On the other hand, the conventional light valves that use an amorphous silicon or polysilicon layer have a drawback in that miniaturization of transistor elements and increase of the integration density is difficult, although such a device is suitable for constructing a large area LCD device of the direct-view type. These problems have made it impossible to produce a high resolution transmissive type or projection type, displays, such as a light valve.
In order to overcome the foregoing problem associated with the light valves that use an amorphous silicon or polysilicon layer, a light valve was proposed recently that uses a single crystal semiconductor layer formed on a carrier layer of an insulating material. In the foregoing device, a number of MOS transistors are provided on the single crystal semiconductor layer as switching transistor elements.

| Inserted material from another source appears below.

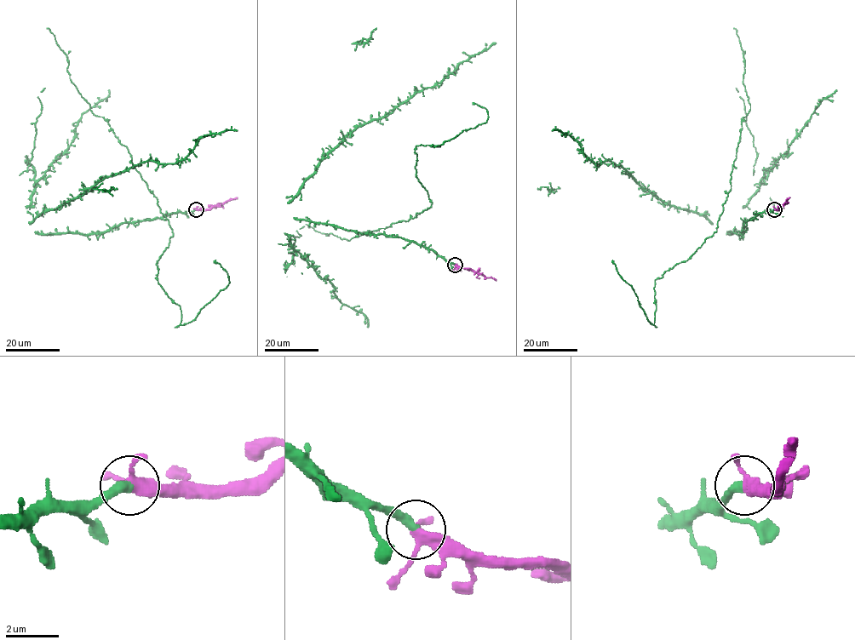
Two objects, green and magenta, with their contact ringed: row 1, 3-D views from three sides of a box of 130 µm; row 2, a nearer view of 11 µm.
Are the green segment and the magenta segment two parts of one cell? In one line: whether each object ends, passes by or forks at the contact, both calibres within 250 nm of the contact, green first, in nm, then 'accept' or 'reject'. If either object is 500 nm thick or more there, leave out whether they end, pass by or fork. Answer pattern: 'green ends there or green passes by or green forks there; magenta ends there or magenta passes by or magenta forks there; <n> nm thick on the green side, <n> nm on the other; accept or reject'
green ends there; magenta forks there; 340 nm thick on the green side, 320 nm on the other; accept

When a single crystal layer of silicon is used for the single crystal semiconductor layer, one can achieve an improved operational speed together with an increased integration density for the switching transistor elements.
FIG. 4 shows a cross section of a composite semiconductor substrate wherein a single crystal semiconductor layer is provided on a carrier layer. In FIG. 4, elements such as the liquid crystal layer, the substrates opposing each other across the liquid crystal layer, the polarizers provided adjacent to the substrates, and the like, are omitted from the illustration.
Referring to FIG. 4, it will be noted that a single crystal semiconductor layer 25 as well as a device isolation region 32 are formed on an insulation layer 31 that is provided on a carrier layer 29 of an insulating material, with a bonding layer 30 interposed between the layers 29 and 31. In the single crystal semiconductor layer 25, a source region 21 and a drain region 22 are formed by doping an impurity element, and a gate insulation layer 26 covers the upper surface of the layer 25. Further, a gate electrode 24 is provided on the gate insulation film 26. Thereby, the source region 21, the drain region 22, the gate insulation film 26 and the gate electrode 24 form a MOS switching transistor element 20. Further, in correspondence to the source region and the drain region, a drain electrode is provided such that the drain electrode acts as a source electrode 27 as well as a pixel electrode 28. Further, the entire structure is buried under an insulation layer 33, and a semiconductor composite substrate having a planarized surface is formed. Typically, silicon oxide is used for the insulation layer 31 while a single crystal, or monocrystalline, silicon is used for the single crystal semiconductor layer 25.
In the light valve having the foregoing construction for the switching transistor elements, however, there occurs a problem in that OFF leakage currents tend to increase in the MOS transistor made of a signal crystal semiconductor when light irradiates the transistor, which problem does not exist in a transistor made of a poly or amorphous semiconductor material.